The take of Cline singing “Crazy” that was recorded was the only take of the song that she recorded. Nelson’s choices of using pop-styled rock instrumentation and composition, plus singing the tune with a series of unique inflections and phrasing, turned Cline against the original. A plainspoken artist raised in country music’s earnest Appalachian tradition, she endeavored -- and succeeded -- in discovering a more straightforward way to perform Nelson’s song.
Cline’s career boomed after “Crazy” achieved immense crossover success. She had already become a member of the Grand Ole Opry in 1960, and in 1961, she appeared alongside Minnie Pearl, Grandpa Jones, Jim Reeves, Bill Monroe, Marty Robbins, and Faron Young at the Grand Ole Opry's show at Carnegie Hall in New York City.
By 1963, her forthcoming recordings bearing a vocal style now heavily defined by “dramatic volume control, stretched-note effects, sobs, pauses and unique ways of holding back, then bursting into full-throated phrases” left listeners both in “dumbfounded awe,” but also excited listeners about country music’s pop-crossover potential.
However, on March 5, 1963, on a flight home after a performance in Kansas, Cline -- and everyone else aboard the six-seat Piper Comanche plane -- died immediately after a crash into a forest in Camden, Tennessee.

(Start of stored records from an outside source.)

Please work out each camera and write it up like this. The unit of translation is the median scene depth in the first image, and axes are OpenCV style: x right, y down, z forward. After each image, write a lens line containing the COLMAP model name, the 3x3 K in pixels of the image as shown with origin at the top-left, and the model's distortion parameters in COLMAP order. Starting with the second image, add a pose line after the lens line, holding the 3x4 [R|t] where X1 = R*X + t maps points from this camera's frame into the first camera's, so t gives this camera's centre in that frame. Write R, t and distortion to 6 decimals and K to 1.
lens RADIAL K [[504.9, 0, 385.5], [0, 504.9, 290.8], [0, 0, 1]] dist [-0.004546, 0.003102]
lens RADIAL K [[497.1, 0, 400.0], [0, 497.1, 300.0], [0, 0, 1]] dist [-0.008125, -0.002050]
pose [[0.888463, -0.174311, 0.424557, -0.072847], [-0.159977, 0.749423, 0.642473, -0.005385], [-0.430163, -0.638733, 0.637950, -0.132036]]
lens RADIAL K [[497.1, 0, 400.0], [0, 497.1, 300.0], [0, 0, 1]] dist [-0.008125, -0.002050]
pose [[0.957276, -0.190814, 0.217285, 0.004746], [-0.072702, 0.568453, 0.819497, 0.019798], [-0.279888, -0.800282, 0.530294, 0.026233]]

At the time of her death, Cline left behind her second husband, Charlie Dick, plus two children, Julie and Randy. In 1973, Cline posthumously became the first female artist inducted into the Country Music Hall of Fame. Her career highlights include being immortalized on both postage stamps and the Hollywood Walk of Fame, plus both being one of VH1's "100 Greatest Women of Rock and Roll” and one of CMT’s "40 Greatest Women of Country Music."
What may best summarize Cline’s legacy is a simple piece of advice she once gave country performer Dottie West:
“Hoss, if you can't do it with feeling, don't.”